La diferencia puede ser decisiva. Si existe una necesidad de liquidez en el sexto mes, una garantía que deba mantenerse o una restricción que obligue a vender tras determinadas pérdidas, el resultado final deja de ser accesible. La volatilidad de las doce observaciones no contiene esa información temporal.

Qué demuestra el primer ejemplo

La volatilidad ignora el orden de las observaciones. Dos trayectorias pueden compartir media, volatilidad y resultado final, pero imponer necesidades de liquidez y pérdidas intermedias muy diferentes.

Misma volatilidad, distinta cola negativa

El orden no es el único elemento que desaparece. La varianza tampoco distingue por sí sola entre una dispersión simétrica y una distribución dominada por una pérdida infrecuente.

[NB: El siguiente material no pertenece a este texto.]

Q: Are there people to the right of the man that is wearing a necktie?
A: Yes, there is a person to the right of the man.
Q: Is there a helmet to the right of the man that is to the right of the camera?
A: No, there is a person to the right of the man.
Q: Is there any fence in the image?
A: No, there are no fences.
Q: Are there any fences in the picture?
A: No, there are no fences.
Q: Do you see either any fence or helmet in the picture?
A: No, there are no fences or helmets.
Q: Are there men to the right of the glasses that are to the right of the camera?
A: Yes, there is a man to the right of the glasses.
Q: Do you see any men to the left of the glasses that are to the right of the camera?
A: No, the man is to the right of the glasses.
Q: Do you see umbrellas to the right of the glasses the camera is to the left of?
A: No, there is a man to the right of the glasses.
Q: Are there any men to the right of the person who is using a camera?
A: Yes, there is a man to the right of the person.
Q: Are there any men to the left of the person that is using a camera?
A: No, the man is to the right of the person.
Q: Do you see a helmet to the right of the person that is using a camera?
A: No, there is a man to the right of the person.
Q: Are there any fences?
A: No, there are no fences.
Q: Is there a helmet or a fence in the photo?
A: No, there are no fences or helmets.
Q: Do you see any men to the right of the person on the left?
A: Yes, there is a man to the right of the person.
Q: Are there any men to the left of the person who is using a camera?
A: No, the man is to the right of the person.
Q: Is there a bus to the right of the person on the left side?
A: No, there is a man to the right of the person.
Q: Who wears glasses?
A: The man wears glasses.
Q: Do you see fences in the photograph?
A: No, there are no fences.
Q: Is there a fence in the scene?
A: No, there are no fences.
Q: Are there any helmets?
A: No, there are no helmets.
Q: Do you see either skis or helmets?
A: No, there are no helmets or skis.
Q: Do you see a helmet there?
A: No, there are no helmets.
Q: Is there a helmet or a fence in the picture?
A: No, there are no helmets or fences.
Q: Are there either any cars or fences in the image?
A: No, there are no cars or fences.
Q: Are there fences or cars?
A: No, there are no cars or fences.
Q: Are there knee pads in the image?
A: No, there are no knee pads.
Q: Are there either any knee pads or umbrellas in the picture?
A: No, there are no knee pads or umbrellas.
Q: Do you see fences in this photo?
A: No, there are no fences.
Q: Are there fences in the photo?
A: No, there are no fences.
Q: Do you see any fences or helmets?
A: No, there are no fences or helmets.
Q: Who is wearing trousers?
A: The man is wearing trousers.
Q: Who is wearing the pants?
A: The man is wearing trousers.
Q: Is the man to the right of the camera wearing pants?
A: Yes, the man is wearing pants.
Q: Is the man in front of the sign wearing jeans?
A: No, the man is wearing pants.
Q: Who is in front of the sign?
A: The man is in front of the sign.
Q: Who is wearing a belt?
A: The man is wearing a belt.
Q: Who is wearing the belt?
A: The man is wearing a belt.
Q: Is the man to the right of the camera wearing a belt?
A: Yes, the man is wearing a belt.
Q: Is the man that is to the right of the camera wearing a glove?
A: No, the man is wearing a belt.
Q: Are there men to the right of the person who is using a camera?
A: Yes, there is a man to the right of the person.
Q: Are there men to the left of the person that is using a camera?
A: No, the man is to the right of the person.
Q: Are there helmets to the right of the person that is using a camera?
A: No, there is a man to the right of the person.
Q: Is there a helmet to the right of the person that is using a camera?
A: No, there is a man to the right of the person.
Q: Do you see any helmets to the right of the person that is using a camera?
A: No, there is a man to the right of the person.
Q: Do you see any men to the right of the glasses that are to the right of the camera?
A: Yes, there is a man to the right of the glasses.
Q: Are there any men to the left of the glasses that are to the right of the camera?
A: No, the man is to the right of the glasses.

Comparemos dos resultados posibles para un único periodo:

Tabla 2: Dos distribuciones con la misma media y volatilidad
Distribución Resultados posibles Probabilidades Media Volatilidad Peor resultado
Simétrica −10 % / +10 % 50 % / 50 % 0 % 10 % −10 %
Pérdida infrecuente −30 % / +3,33 % 10 % / 90 % 0 % 10 % −30 %

Ambas distribuciones tienen esperanza cero y desviación típica poblacional del 10 %. La segunda ofrece un resultado positivo nueve de cada diez veces, pero concentra toda la compensación estadística en una pérdida del 30 %. La cifra de volatilidad no indica por sí sola qué forma adopta esa dispersión.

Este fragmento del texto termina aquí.